'''
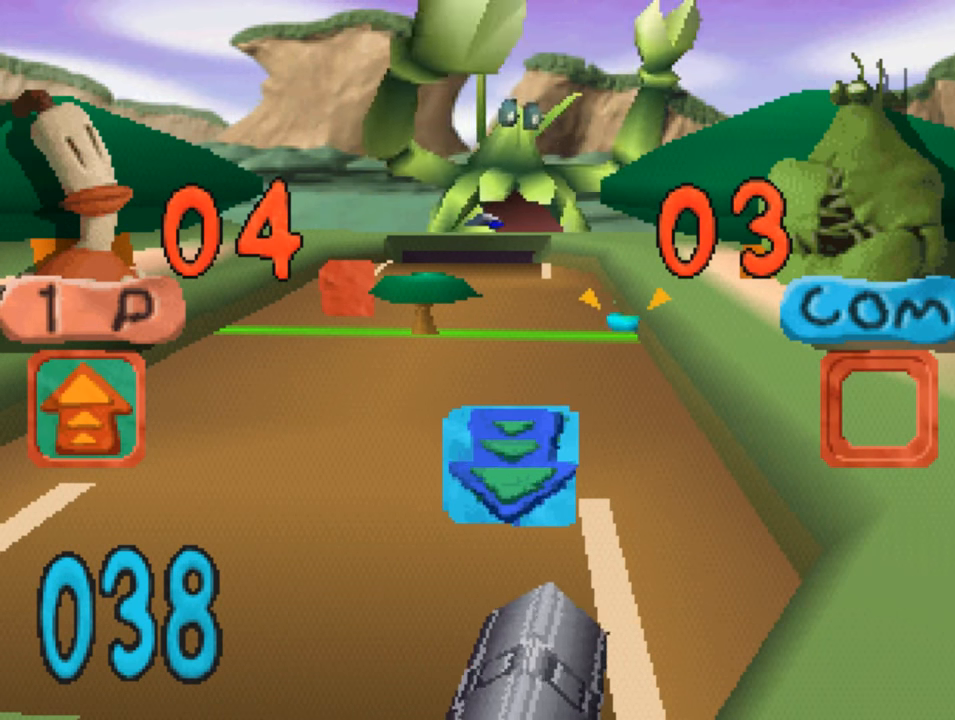
{"buttons": [], "left_stick": "center", "right_stick": "center", "events": [[16, "CIRCLE", "down"], [50, "CIRCLE", "up"], [383, "CIRCLE", "down"], [483, "CIRCLE", "up"]]}
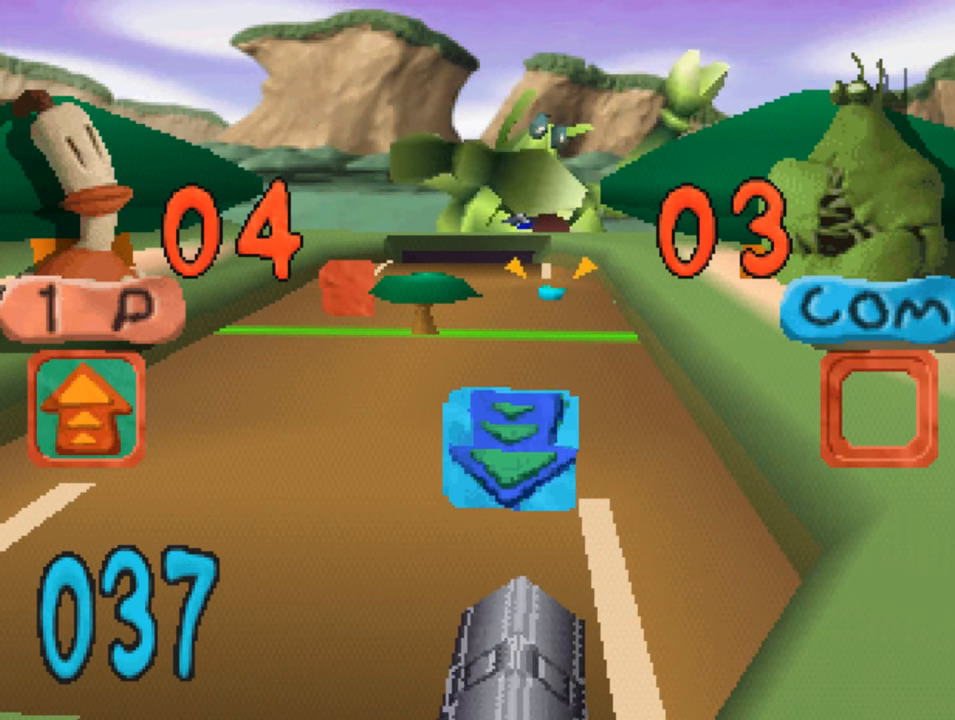
{"buttons": [], "left_stick": "center", "right_stick": "center", "events": [[66, "CIRCLE", "down"], [133, "CIRCLE", "up"], [233, "CIRCLE", "down"], [333, "CIRCLE", "up"]]}
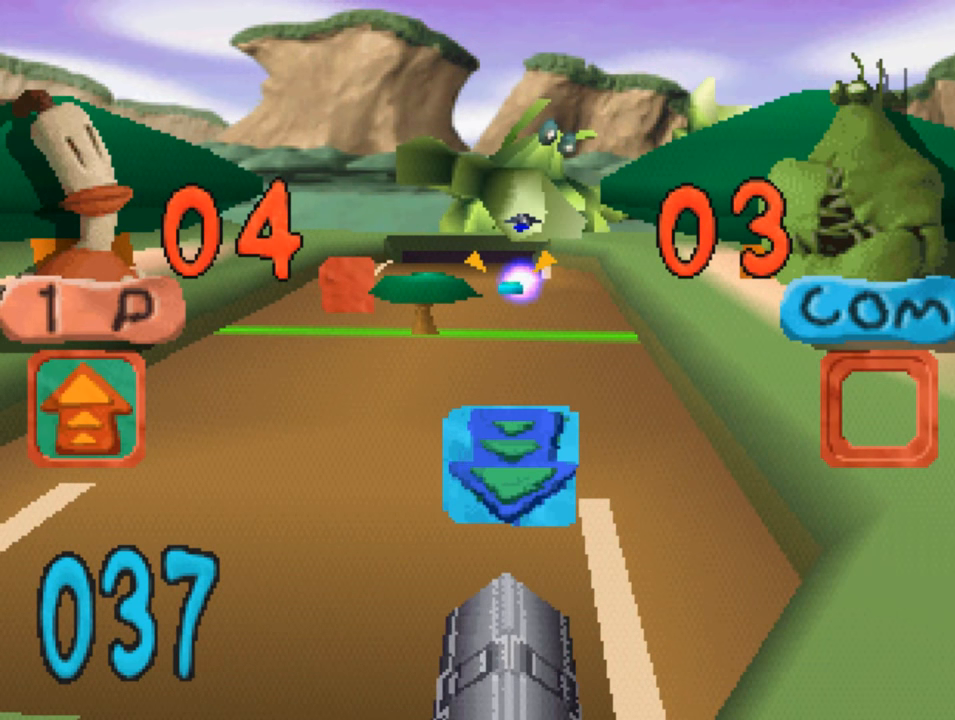
{"buttons": ["DPAD_LEFT"], "left_stick": "center", "right_stick": "center", "events": [[16, "CIRCLE", "down"], [16, "L2", "down"], [83, "CIRCLE", "up"], [83, "L2", "up"], [183, "CIRCLE", "down"], [250, "CIRCLE", "up"], [383, "CIRCLE", "down"], [450, "CIRCLE", "up"], [483, "DPAD_LEFT", "down"]]}
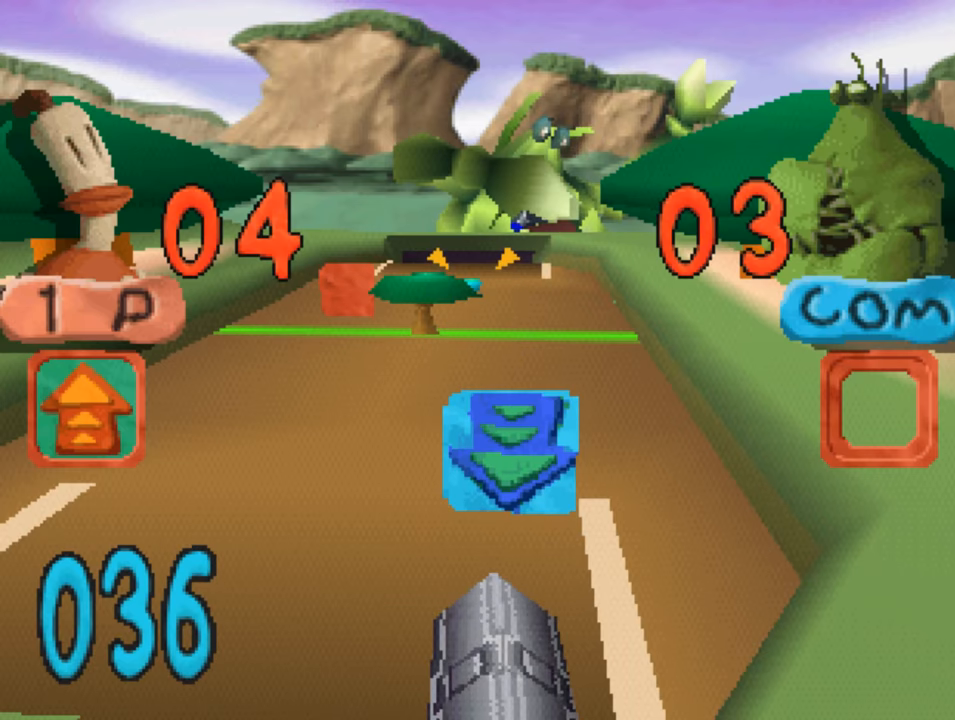
{"buttons": [], "left_stick": "center", "right_stick": "center", "events": [[83, "CIRCLE", "down"], [83, "DPAD_LEFT", "up"], [150, "CIRCLE", "up"], [233, "CIRCLE", "down"], [333, "CIRCLE", "up"], [400, "CIRCLE", "down"], [467, "CIRCLE", "up"]]}
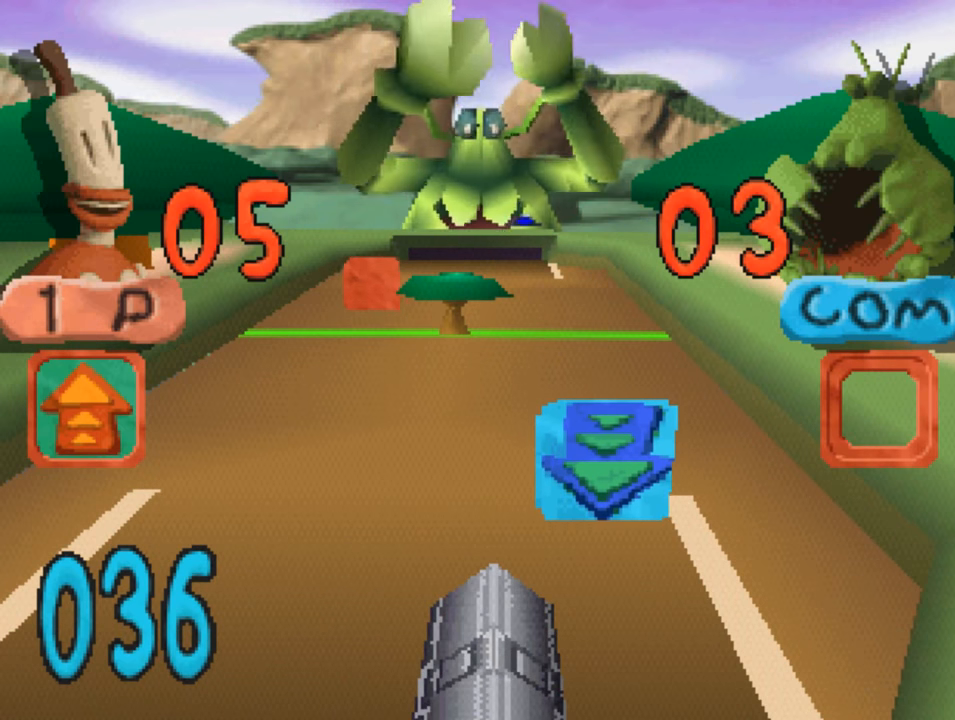
{"buttons": [], "left_stick": "center", "right_stick": "center", "events": [[133, "DPAD_LEFT", "down"], [333, "DPAD_LEFT", "up"], [417, "CIRCLE", "down"], [483, "CIRCLE", "up"]]}
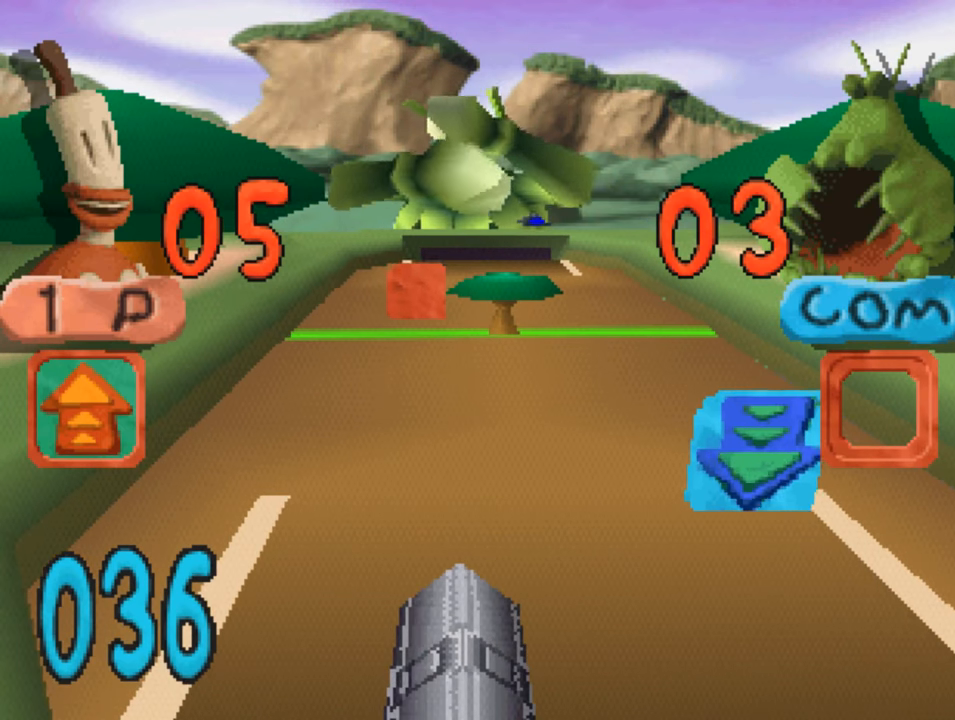
{"buttons": [], "left_stick": "center", "right_stick": "center", "events": [[117, "CIRCLE", "down"], [150, "CIRCLE", "up"], [333, "CROSS", "down"], [333, "DPAD_RIGHT", "down"], [400, "CROSS", "up"], [483, "DPAD_RIGHT", "up"]]}
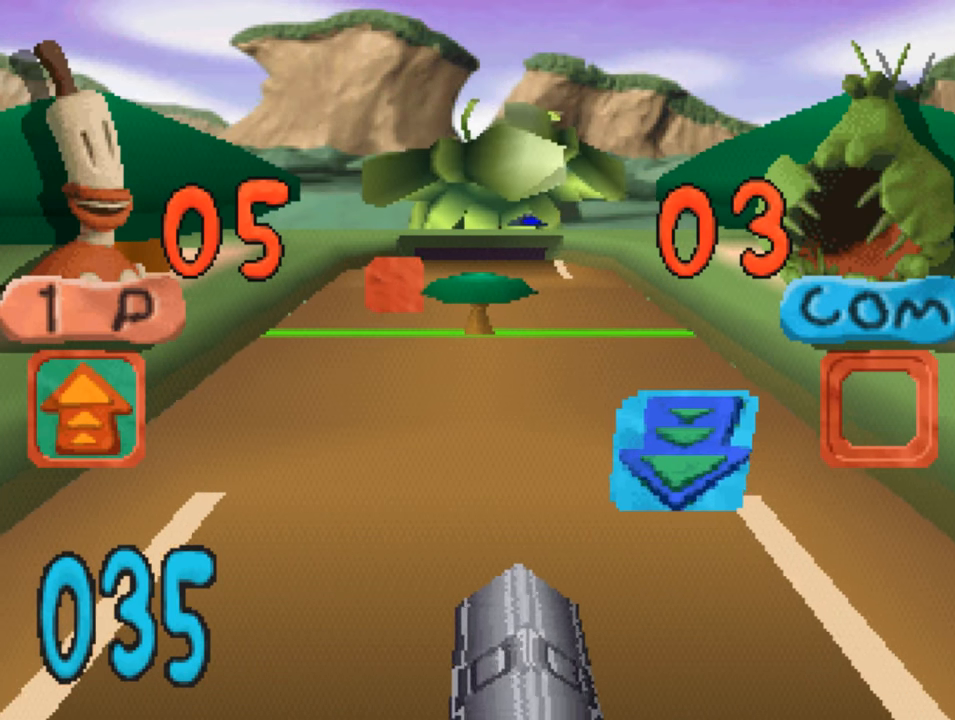
{"buttons": ["DPAD_RIGHT"], "left_stick": "center", "right_stick": "center", "events": [[417, "DPAD_RIGHT", "down"]]}
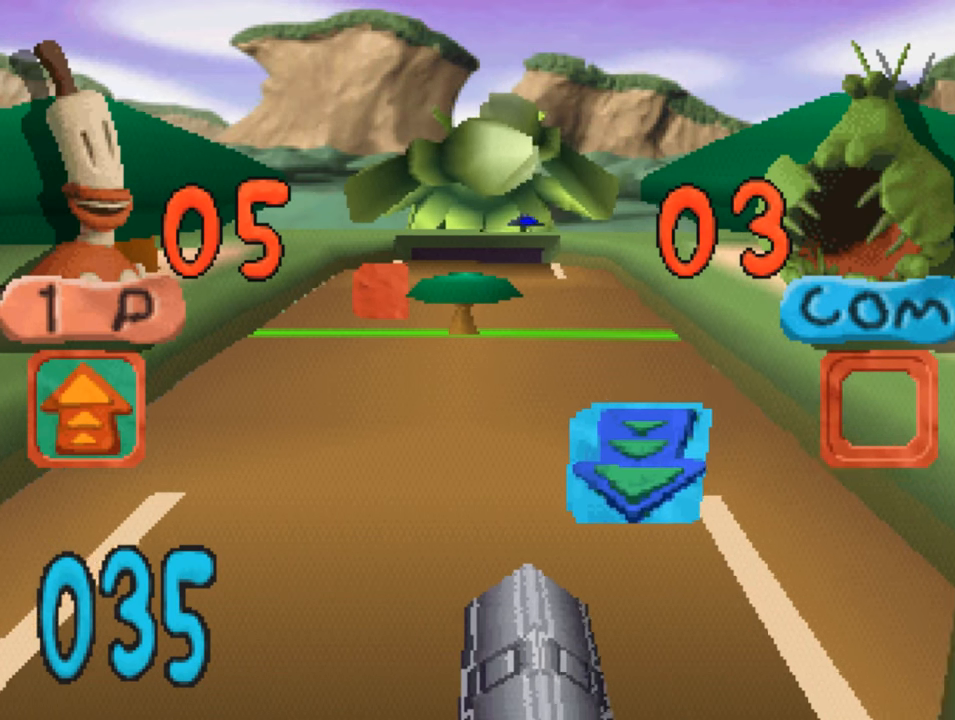
{"buttons": [], "left_stick": "center", "right_stick": "center", "events": [[17, "CIRCLE", "down"], [50, "CIRCLE", "up"], [183, "DPAD_RIGHT", "up"], [200, "CIRCLE", "down"], [283, "CIRCLE", "up"], [383, "CIRCLE", "down"], [433, "CIRCLE", "up"]]}
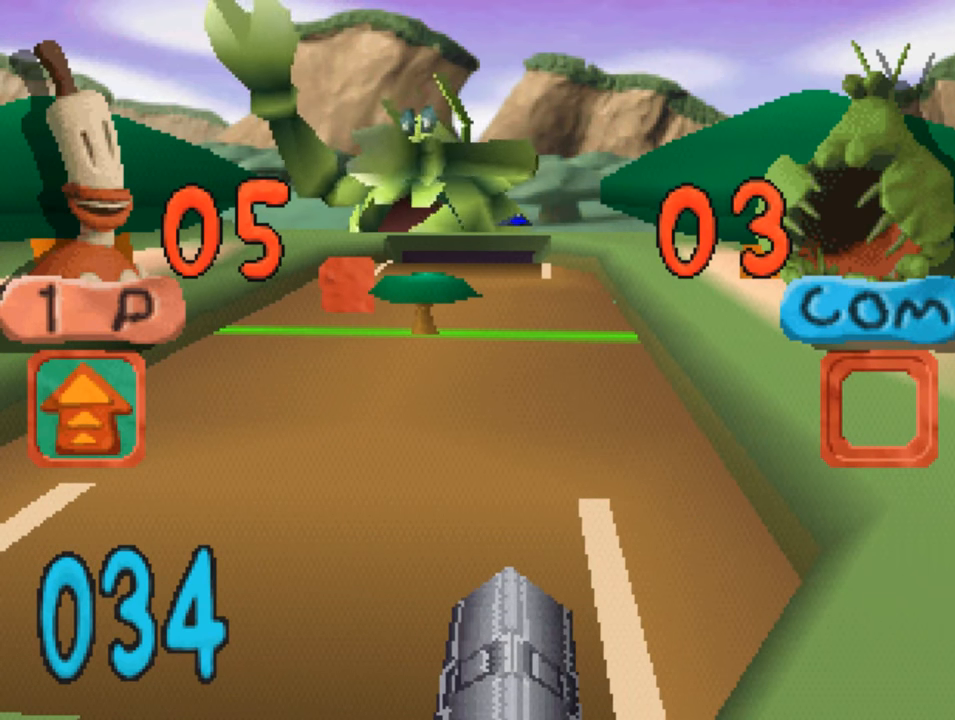
{"buttons": ["CIRCLE"], "left_stick": "center", "right_stick": "center", "events": [[33, "CIRCLE", "down"], [133, "CIRCLE", "up"], [283, "CIRCLE", "down"], [333, "CIRCLE", "up"], [450, "CIRCLE", "down"]]}
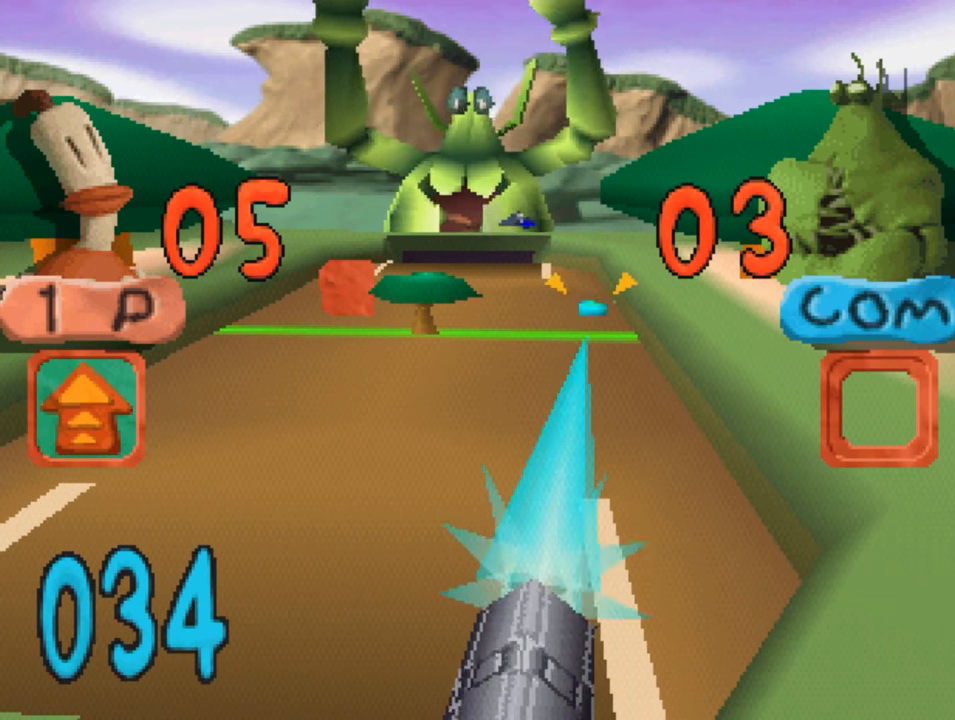
{"buttons": [], "left_stick": "center", "right_stick": "center", "events": [[17, "CIRCLE", "up"], [117, "CIRCLE", "down"], [183, "CIRCLE", "up"], [250, "DPAD_LEFT", "down"], [283, "CIRCLE", "down"], [333, "CIRCLE", "up"], [417, "DPAD_LEFT", "up"], [450, "CIRCLE", "down"], [500, "CIRCLE", "up"]]}
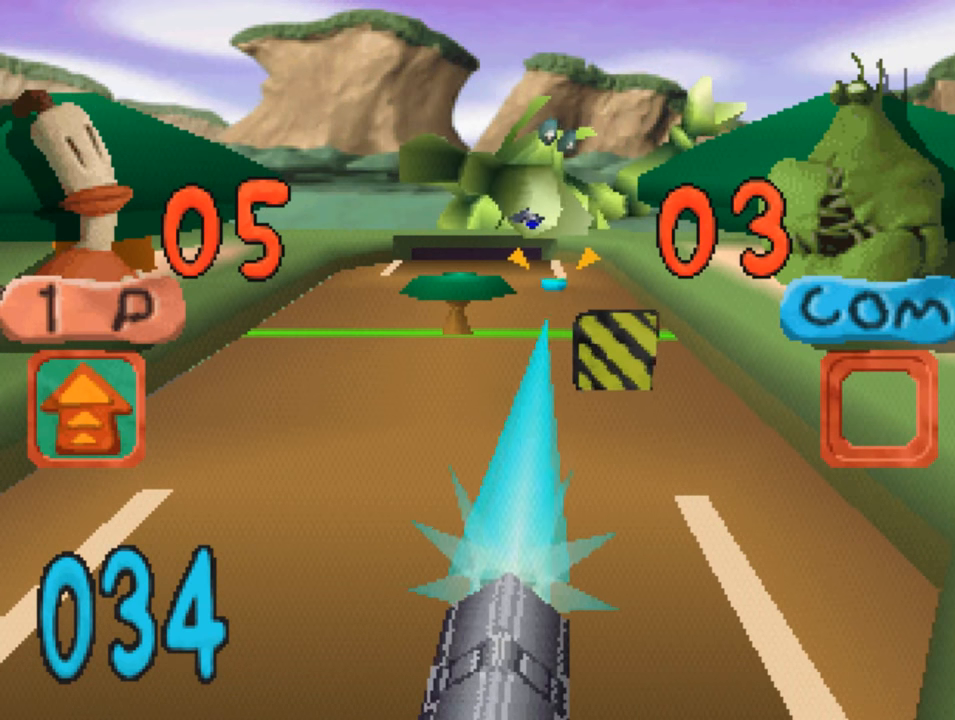
{"buttons": ["CIRCLE"], "left_stick": "center", "right_stick": "center", "events": [[133, "CIRCLE", "down"], [167, "CIRCLE", "up"], [317, "CIRCLE", "down"], [333, "CIRCLE", "up"], [483, "CIRCLE", "down"]]}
'''
What to work on
Repeat the listing above verbatim, but exclude the pictures it contains.

Answer box
{"buttons": [], "left_stick": "center", "right_stick": "center", "events": [[16, "CIRCLE", "down"], [50, "CIRCLE", "up"], [383, "CIRCLE", "down"], [483, "CIRCLE", "up"]]}
{"buttons": [], "left_stick": "center", "right_stick": "center", "events": [[66, "CIRCLE", "down"], [133, "CIRCLE", "up"], [233, "CIRCLE", "down"], [333, "CIRCLE", "up"]]}
{"buttons": ["DPAD_LEFT"], "left_stick": "center", "right_stick": "center", "events": [[16, "CIRCLE", "down"], [16, "L2", "down"], [83, "CIRCLE", "up"], [83, "L2", "up"], [183, "CIRCLE", "down"], [250, "CIRCLE", "up"], [383, "CIRCLE", "down"], [450, "CIRCLE", "up"], [483, "DPAD_LEFT", "down"]]}
{"buttons": [], "left_stick": "center", "right_stick": "center", "events": [[83, "CIRCLE", "down"], [83, "DPAD_LEFT", "up"], [150, "CIRCLE", "up"], [233, "CIRCLE", "down"], [333, "CIRCLE", "up"], [400, "CIRCLE", "down"], [467, "CIRCLE", "up"]]}
{"buttons": [], "left_stick": "center", "right_stick": "center", "events": [[133, "DPAD_LEFT", "down"], [333, "DPAD_LEFT", "up"], [417, "CIRCLE", "down"], [483, "CIRCLE", "up"]]}
{"buttons": [], "left_stick": "center", "right_stick": "center", "events": [[117, "CIRCLE", "down"], [150, "CIRCLE", "up"], [333, "CROSS", "down"], [333, "DPAD_RIGHT", "down"], [400, "CROSS", "up"], [483, "DPAD_RIGHT", "up"]]}
{"buttons": ["DPAD_RIGHT"], "left_stick": "center", "right_stick": "center", "events": [[417, "DPAD_RIGHT", "down"]]}
{"buttons": [], "left_stick": "center", "right_stick": "center", "events": [[17, "CIRCLE", "down"], [50, "CIRCLE", "up"], [183, "DPAD_RIGHT", "up"], [200, "CIRCLE", "down"], [283, "CIRCLE", "up"], [383, "CIRCLE", "down"], [433, "CIRCLE", "up"]]}
{"buttons": ["CIRCLE"], "left_stick": "center", "right_stick": "center", "events": [[33, "CIRCLE", "down"], [133, "CIRCLE", "up"], [283, "CIRCLE", "down"], [333, "CIRCLE", "up"], [450, "CIRCLE", "down"]]}
{"buttons": [], "left_stick": "center", "right_stick": "center", "events": [[17, "CIRCLE", "up"], [117, "CIRCLE", "down"], [183, "CIRCLE", "up"], [250, "DPAD_LEFT", "down"], [283, "CIRCLE", "down"], [333, "CIRCLE", "up"], [417, "DPAD_LEFT", "up"], [450, "CIRCLE", "down"], [500, "CIRCLE", "up"]]}
{"buttons": ["CIRCLE"], "left_stick": "center", "right_stick": "center", "events": [[133, "CIRCLE", "down"], [167, "CIRCLE", "up"], [317, "CIRCLE", "down"], [333, "CIRCLE", "up"], [483, "CIRCLE", "down"]]}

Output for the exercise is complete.